Open wmxhw opened 4 months ago
Hi wmxhw@, can you try the same repro and share the profiler's output in a more recent grcp-go version (v1.61+)?
The server transport code has changed significantly since 1.51 was released in 2022.
@arjan-bal Thank you for your response. Even after switching to gRPC v1.64.0, I am still encountering the same problem.
Can you share the graph generated by the profiler for 1.64?
@arjan-bal
wmxhw@, the server code sleeps for 10 seconds after reading one message while the client code sleeps for 10 millis after sending each message. This means that the client can send 1000 message before the server reads 1. Since each message is of 1 Mb, this means that gRPC will need to buffer 1 Gb of messages till the application calls stream.Recv()
. The buffering would explain why the server's memory consumption is increasing by more than 100 Mb each second. After removing the sleep in the server side, the memory usage stayed around 50 Mb.

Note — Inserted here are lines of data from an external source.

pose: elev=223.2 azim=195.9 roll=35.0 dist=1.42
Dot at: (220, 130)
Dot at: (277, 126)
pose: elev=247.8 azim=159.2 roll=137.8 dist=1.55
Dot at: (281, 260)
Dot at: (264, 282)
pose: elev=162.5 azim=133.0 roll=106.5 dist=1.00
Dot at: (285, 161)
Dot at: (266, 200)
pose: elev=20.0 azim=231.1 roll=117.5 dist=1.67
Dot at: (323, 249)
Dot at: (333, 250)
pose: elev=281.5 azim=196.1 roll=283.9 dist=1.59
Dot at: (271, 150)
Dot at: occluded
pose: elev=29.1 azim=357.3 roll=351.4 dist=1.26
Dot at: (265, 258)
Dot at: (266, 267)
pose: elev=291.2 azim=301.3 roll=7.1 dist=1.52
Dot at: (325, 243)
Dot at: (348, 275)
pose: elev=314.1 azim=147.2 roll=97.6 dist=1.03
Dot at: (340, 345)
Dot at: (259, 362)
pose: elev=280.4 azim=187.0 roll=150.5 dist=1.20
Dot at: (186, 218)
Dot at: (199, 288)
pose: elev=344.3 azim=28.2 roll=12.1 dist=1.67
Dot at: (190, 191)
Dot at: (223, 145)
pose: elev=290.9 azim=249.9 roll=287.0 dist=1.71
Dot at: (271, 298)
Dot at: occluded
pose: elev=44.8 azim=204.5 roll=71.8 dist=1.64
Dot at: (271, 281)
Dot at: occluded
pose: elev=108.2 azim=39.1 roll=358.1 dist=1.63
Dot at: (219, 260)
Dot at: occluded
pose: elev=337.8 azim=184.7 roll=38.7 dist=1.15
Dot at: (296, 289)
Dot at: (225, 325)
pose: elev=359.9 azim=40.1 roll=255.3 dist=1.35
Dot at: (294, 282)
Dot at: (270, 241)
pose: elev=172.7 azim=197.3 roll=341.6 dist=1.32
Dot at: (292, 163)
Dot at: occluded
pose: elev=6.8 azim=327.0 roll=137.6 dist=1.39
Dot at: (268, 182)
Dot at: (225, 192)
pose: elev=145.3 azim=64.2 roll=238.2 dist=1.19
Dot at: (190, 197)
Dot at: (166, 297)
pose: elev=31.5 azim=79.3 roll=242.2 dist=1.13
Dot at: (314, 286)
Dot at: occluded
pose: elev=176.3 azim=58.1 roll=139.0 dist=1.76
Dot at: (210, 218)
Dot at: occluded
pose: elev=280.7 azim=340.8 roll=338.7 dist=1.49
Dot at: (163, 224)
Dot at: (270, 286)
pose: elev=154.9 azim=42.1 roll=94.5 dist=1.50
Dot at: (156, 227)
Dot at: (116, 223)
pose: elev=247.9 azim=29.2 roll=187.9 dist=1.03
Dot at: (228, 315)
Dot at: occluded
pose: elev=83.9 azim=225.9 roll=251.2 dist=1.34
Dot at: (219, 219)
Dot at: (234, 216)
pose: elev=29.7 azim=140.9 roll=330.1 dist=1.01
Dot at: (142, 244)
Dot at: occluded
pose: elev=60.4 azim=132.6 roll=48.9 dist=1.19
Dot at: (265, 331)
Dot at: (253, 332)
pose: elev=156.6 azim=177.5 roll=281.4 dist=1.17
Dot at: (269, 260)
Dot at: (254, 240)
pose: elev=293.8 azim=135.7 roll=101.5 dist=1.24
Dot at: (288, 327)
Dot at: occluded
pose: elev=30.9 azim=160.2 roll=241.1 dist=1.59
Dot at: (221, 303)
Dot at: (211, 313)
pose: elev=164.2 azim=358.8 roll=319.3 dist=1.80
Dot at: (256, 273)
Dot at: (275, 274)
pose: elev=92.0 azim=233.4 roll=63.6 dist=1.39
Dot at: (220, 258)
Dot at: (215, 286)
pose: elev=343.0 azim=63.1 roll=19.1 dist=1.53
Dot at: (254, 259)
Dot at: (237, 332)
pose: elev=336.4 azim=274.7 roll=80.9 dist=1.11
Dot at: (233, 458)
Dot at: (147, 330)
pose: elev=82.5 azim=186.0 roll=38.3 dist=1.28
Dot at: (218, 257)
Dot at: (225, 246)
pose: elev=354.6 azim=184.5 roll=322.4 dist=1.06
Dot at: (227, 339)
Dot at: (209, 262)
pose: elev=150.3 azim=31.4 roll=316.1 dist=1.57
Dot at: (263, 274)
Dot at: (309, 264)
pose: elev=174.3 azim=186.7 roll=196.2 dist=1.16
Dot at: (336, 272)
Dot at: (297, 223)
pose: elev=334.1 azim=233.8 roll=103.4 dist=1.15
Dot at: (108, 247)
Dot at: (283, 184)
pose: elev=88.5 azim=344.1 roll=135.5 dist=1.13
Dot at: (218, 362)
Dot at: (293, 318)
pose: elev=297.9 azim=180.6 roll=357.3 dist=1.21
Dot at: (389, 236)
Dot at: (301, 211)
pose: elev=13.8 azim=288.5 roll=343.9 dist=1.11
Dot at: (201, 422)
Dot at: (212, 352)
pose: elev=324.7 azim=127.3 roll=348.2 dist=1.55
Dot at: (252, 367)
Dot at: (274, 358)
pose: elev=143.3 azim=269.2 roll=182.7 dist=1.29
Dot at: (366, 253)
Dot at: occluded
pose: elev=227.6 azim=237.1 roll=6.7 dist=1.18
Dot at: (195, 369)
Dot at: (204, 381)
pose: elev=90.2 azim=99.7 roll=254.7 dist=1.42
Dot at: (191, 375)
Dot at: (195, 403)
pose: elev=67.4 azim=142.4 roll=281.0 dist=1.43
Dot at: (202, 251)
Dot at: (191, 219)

If your aim is to only restrict the logging interval, you can do something like this:
{
logInterval := 10 * time.Second
lastLogTime := time.Time{}
for {
recv, err := stream.Recv()
if err == io.EOF {
break
}
if err != nil {
panic(err)
}
now := time.Now()
if now.Sub(lastLogTime) >= logInterval {
lastLogTime = now
fmt.Printf("Len: %d\n", len(recv.GetHello()))
}
}
return nil
}
Perhaps I didn't make it clear earlier. The example code above was just for testing. The actual scenario is that the client sends a large amount of data through the gRPC client-streaming mode, and the server needs to write the received data to the hard disk, Due to the slow writing speed of the hard drive,the memory leak mentioned earlier occurred. Can I understand that the stream mode of GRPC does not limit the upper limit of cached packets, and can only control traffic through negotiation between the client and server at the application layer? For example, using bidirectional streaming mode, the server can send an acknowledgment to the client when it completes writing to the hard disk, and the client can then send more data. Do you have any suggestions for this? @arjan-bal
Can you try letting grpc manage the listener?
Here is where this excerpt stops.